Instructions to follow: Please lay out the lines of the records below as a numbered list, starting at the line that contains "scientific name: Cornus sericea" and ending at the line that contains "family: Poaceae", with both of those lines included. Leave out blank lines and anything outside that stretch.
-- -- --
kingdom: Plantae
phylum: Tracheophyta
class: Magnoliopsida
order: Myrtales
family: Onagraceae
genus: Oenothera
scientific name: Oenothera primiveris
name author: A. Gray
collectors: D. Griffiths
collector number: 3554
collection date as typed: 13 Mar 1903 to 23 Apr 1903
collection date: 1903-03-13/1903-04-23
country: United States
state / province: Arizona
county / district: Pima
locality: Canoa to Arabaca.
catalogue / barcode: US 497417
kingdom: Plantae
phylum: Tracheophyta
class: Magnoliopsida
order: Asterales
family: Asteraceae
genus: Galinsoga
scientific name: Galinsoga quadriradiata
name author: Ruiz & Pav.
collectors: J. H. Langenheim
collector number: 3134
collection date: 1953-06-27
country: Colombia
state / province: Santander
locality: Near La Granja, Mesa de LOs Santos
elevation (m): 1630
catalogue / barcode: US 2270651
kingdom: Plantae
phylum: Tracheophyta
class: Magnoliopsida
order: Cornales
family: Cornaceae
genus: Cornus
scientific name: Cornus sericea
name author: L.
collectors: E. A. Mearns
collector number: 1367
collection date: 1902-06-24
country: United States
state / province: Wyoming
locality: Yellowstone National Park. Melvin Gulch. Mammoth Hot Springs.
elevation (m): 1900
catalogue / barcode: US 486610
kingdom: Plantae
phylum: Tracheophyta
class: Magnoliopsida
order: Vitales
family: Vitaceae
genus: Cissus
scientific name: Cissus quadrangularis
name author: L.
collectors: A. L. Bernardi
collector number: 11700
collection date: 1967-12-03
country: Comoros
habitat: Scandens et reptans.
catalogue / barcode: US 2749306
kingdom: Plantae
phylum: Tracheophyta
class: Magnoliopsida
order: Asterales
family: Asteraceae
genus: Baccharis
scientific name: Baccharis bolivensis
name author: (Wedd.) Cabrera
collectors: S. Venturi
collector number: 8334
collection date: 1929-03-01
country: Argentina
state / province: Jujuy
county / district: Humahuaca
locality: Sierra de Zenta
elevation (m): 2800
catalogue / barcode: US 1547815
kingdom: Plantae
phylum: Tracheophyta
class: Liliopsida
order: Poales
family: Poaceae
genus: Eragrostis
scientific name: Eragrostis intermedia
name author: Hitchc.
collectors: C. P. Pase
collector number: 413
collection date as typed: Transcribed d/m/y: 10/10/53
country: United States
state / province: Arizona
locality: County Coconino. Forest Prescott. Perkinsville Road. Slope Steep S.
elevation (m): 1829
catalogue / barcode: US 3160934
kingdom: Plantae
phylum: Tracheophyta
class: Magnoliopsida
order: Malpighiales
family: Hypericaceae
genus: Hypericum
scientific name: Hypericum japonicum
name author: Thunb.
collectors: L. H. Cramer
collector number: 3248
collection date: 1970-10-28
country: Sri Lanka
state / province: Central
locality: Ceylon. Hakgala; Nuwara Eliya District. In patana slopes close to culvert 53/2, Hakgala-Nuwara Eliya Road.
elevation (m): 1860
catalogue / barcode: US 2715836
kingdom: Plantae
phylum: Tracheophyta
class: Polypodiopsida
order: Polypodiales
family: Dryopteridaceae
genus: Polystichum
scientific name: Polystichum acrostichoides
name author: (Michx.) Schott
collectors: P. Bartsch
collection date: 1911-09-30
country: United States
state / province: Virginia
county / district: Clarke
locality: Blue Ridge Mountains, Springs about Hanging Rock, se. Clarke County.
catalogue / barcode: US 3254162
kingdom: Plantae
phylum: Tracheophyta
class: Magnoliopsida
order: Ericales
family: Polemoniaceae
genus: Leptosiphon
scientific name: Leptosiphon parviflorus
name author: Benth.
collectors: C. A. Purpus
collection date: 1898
-- -- --
Result:
1. scientific name: Cornus sericea
2. name author: L.
3. collectors: E. A. Mearns
4. collector number: 1367
5. collection date: 1902-06-24
6. country: United States
7. state / province: Wyoming
8. locality: Yellowstone National Park. Melvin Gulch. Mammoth Hot Springs.
9. elevation (m): 1900
10. catalogue / barcode: US 486610
11. kingdom: Plantae
12. phylum: Tracheophyta
13. class: Magnoliopsida
14. order: Vitales
15. family: Vitaceae
16. genus: Cissus
17. scientific name: Cissus quadrangularis
18. name author: L.
19. collectors: A. L. Bernardi
20. collector number: 11700
21. collection date: 1967-12-03
22. country: Comoros
23. habitat: Scandens et reptans.
24. catalogue / barcode: US 2749306
25. kingdom: Plantae
26. phylum: Tracheophyta
27. class: Magnoliopsida
28. order: Asterales
29. family: Asteraceae
30. genus: Baccharis
31. scientific name: Baccharis bolivensis
32. name author: (Wedd.) Cabrera
33. collectors: S. Venturi
34. collector number: 8334
35. collection date: 1929-03-01
36. country: Argentina
37. state / province: Jujuy
38. county / district: Humahuaca
39. locality: Sierra de Zenta
40. elevation (m): 2800
41. catalogue / barcode: US 1547815
42. kingdom: Plantae
43. phylum: Tracheophyta
44. class: Liliopsida
45. order: Poales
46. family: Poaceae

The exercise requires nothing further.